** Supplied data follows **

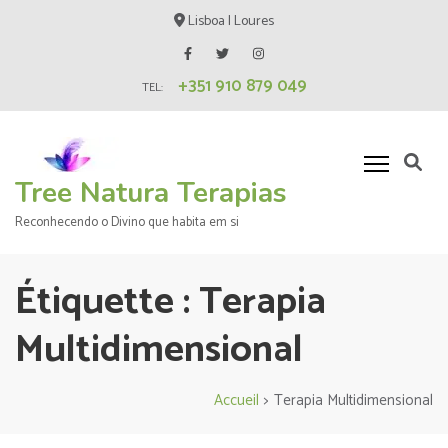
Aller
Lisboa | Loures
au
contenu
+351 910 879 049
(Pressez
TEL:
Entrée)
Tree Natura Terapias
Reconhecendo o Divino que habita em si
Étiquette :
Terapia
Multidimensional
Accueil
>
Terapia Multidimensional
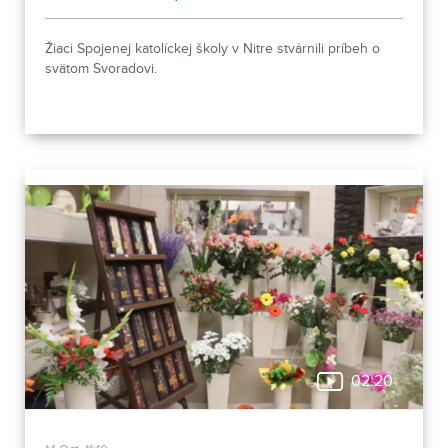
Žiaci Spojenej katolíckej školy v Nitre stvárnili príbeh o
svätom Svoradovi.
02:20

** End of Supplied data **

The task
Rewrite all the rows above, replacing "Multidimensional" with "Integrativa" and keeping everything else the same. Omit the pictures from your answer.

Reply
Aller
Lisboa | Loures
au
contenu
+351 910 879 049
(Pressez
TEL:
Entrée)
Tree Natura Terapias
Reconhecendo o Divino que habita em si
Étiquette :
Terapia
Integrativa
Accueil
>
Terapia Integrativa
Žiaci Spojenej katolíckej školy v Nitre stvárnili príbeh o
svätom Svoradovi.
02:20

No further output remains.